RECORD SET:
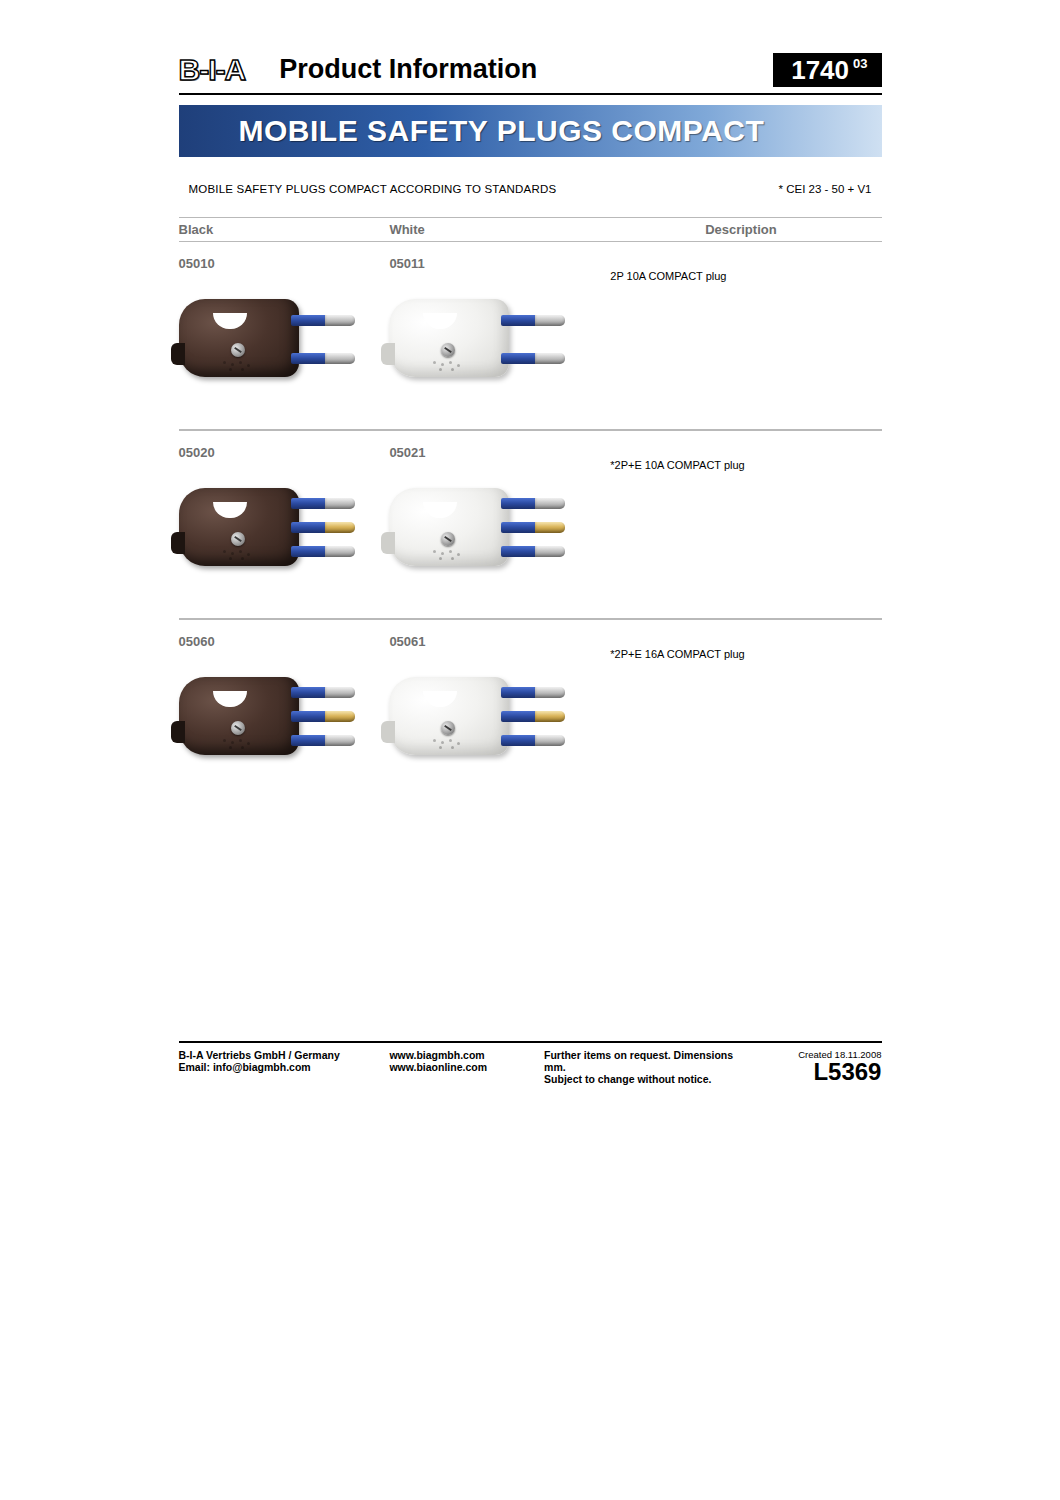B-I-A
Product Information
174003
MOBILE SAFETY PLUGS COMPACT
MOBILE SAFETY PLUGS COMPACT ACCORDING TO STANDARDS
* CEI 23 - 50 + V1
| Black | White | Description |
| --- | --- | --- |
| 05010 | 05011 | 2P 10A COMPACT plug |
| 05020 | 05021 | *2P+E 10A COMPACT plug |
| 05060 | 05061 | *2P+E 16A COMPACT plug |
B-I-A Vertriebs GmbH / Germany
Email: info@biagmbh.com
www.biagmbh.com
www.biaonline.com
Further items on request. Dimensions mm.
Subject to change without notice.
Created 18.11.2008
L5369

ASSIGNMENT: Report the number of lines in the records above that include "biagmbh", leaving out any other words.

RESULT FOR THIS EXERCISE: 2